START Source document

Most of the schools that are failing are schools that have learning disabled kids.
The IDEA law that governs federal mandates in the public school system, provides parents of LD kids some pretty potent ammunition when it comes to they having a choice (i.e Charter Schools).
It is true that in some districts, finding a school to send kids from failing schools to schools that have passed is creating some problems. But when it comes to a pushing match, the parent can hire a lawyer and threaten a lawsuit.
These schools also fall under Title 1 schools and get federal dollars.
The real story here is how the Democrats played the Republicans on HR 1350.
The Republicans in their naive way, believed that the local school boards will comply with federal laws, so they wrote a Tort Reform bill within a bill and the Democrtas said No Problem. Why?
They got what the teachers union and the National School Board wanted. And that is parents of disabled children having less options in holding the School District accountable.
Democrats 1, Republicans zilch.
The rider that the Republicans supposedly fought for (vouchers) in the new IDEA law was taken out. This being done on the heels of the D.C. voucher funding passing.
The Republicans bailed.
No Cajones wha-so-ever.
So the Republicanbs will look like the guys who took away your rights away while the Democrats say look how bad the NCLB is.
Just teach the little rats how to read, once they can do that they can figure everything out themselves.
Things would work so well if they'd only put me in charge.

END Source document

Required tasks:
1. Answer these from the post about the IDEA law:
(a) Under what label do the schools fall in addition to getting federal dollars?
(b) What rider was taken out of the new IDEA law?
(c) On which bill does the post say the Democrats played the Republicans?
2. Does the post about the IDEA law support each statement? Answer yes or no and quote the words that decide it.
(a) A parent can hire a lawyer and threaten a lawsuit.
(b) The voucher rider stayed in the new IDEA law.
(c) The D.C. voucher funding failed to pass.

START Data section

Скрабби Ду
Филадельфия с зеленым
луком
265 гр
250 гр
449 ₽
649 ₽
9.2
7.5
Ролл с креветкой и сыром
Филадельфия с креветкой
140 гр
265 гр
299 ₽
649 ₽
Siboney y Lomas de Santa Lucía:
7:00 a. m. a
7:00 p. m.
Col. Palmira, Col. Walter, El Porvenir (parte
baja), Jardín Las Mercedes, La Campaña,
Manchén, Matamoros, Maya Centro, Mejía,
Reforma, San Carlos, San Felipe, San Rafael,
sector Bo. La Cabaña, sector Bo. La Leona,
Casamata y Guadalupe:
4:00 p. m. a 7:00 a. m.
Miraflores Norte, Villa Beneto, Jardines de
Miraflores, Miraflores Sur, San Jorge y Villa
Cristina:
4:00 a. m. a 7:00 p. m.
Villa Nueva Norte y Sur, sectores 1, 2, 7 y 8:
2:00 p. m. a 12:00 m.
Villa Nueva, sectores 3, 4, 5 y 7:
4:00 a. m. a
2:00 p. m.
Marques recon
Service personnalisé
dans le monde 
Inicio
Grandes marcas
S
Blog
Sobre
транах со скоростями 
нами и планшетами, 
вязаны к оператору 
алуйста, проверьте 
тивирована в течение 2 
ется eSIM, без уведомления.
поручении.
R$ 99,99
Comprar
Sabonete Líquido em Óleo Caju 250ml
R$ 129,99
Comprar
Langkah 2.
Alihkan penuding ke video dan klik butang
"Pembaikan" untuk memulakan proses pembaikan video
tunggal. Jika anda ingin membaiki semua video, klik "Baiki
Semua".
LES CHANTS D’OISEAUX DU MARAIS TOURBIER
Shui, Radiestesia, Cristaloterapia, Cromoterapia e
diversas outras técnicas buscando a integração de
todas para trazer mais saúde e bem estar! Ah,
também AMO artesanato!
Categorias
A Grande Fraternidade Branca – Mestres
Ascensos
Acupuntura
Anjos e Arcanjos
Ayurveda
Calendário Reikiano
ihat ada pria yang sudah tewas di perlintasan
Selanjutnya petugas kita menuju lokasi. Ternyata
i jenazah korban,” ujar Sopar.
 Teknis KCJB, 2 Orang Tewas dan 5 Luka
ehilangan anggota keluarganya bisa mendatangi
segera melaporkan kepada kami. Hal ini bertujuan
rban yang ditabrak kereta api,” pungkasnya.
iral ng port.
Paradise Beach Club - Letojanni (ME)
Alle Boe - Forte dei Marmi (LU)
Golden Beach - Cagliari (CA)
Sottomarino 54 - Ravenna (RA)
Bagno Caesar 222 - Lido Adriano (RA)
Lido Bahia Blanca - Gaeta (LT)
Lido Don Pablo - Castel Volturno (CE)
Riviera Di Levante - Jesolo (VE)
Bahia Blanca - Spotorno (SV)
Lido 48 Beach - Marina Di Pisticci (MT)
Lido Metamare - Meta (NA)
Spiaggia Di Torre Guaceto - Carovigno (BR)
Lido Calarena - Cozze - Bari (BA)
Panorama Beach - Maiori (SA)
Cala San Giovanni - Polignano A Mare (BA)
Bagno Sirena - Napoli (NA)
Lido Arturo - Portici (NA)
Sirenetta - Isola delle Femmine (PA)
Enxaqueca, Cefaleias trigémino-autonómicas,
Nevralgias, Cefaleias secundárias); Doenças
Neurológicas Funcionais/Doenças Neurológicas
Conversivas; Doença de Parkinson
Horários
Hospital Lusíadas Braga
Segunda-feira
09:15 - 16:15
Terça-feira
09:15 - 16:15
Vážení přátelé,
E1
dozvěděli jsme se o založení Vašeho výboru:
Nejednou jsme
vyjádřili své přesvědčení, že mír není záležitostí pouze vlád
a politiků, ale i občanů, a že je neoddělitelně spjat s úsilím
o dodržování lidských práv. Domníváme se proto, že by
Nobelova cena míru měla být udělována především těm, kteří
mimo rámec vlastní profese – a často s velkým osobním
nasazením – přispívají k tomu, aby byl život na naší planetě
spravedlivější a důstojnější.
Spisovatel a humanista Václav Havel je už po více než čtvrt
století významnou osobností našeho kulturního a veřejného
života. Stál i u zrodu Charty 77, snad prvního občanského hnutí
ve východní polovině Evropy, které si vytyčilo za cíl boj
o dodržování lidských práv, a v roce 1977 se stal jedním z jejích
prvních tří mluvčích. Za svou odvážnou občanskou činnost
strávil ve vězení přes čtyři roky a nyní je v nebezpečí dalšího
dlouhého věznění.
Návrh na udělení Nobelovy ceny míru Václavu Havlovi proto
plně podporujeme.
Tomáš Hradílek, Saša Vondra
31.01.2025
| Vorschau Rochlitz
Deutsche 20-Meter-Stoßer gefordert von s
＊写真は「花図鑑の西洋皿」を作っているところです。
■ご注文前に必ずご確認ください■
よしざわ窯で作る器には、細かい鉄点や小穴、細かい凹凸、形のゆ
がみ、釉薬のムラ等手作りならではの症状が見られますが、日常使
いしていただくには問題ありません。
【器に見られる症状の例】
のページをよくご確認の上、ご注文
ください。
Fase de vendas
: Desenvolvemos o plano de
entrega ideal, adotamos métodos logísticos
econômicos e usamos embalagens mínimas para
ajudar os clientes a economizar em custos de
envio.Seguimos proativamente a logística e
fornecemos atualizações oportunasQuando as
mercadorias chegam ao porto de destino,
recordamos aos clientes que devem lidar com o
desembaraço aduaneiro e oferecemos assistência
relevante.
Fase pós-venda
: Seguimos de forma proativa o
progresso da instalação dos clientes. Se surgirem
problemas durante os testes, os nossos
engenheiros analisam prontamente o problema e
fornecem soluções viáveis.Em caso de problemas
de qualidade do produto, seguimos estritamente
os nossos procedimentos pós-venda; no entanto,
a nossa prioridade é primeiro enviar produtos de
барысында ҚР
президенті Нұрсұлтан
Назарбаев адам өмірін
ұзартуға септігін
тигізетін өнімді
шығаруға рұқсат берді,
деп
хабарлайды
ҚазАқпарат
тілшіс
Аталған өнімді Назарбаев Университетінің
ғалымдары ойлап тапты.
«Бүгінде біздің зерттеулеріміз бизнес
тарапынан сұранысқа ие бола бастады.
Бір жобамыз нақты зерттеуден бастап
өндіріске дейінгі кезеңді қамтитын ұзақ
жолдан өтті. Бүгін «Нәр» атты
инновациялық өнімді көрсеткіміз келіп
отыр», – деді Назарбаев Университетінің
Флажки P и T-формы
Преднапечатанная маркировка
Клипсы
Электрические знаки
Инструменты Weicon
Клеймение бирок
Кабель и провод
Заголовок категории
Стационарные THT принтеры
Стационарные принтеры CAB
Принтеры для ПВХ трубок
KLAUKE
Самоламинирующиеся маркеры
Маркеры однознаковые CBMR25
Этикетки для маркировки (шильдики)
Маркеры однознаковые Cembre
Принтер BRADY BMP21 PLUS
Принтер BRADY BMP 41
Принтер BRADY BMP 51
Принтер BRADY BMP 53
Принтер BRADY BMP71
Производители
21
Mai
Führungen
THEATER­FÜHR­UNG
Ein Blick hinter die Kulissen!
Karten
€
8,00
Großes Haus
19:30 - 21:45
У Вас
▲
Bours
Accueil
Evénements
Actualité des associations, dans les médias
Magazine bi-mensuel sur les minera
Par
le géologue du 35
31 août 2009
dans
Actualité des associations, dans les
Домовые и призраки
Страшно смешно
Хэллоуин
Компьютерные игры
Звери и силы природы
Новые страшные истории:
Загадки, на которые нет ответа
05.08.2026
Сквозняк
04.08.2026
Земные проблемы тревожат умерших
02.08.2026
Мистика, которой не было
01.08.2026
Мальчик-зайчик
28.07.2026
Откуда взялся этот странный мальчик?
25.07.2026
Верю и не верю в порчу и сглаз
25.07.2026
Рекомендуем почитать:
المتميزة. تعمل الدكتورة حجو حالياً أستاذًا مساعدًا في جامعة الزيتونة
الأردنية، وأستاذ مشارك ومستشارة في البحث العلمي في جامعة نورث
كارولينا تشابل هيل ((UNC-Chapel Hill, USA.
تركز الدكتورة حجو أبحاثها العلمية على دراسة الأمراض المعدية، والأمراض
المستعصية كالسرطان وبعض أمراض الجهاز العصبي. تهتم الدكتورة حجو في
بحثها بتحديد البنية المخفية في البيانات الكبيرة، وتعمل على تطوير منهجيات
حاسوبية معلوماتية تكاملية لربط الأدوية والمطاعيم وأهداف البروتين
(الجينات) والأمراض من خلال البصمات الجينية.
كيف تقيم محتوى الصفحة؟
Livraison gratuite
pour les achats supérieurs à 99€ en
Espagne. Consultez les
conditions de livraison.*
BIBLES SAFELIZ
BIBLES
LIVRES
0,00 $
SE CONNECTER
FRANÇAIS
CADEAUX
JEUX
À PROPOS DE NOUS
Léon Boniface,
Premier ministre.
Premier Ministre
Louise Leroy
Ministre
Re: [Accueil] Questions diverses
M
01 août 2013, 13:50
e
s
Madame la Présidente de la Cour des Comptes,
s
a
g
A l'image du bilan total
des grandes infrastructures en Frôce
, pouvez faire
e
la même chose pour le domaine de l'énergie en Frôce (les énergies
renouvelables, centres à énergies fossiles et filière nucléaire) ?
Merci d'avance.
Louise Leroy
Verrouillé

END Data section

Task-by-task solutions:
1.
(a) Title 1 schools.
(b) Vouchers.
(c) HR 1350.

2.
(a) Yes: "the parent can hire a lawyer and threaten a lawsuit."
(b) No: "The rider that the Republicans supposedly fought for (vouchers) in the new IDEA law was taken out."
(c) No: "This being done on the heels of the D.C. voucher funding passing."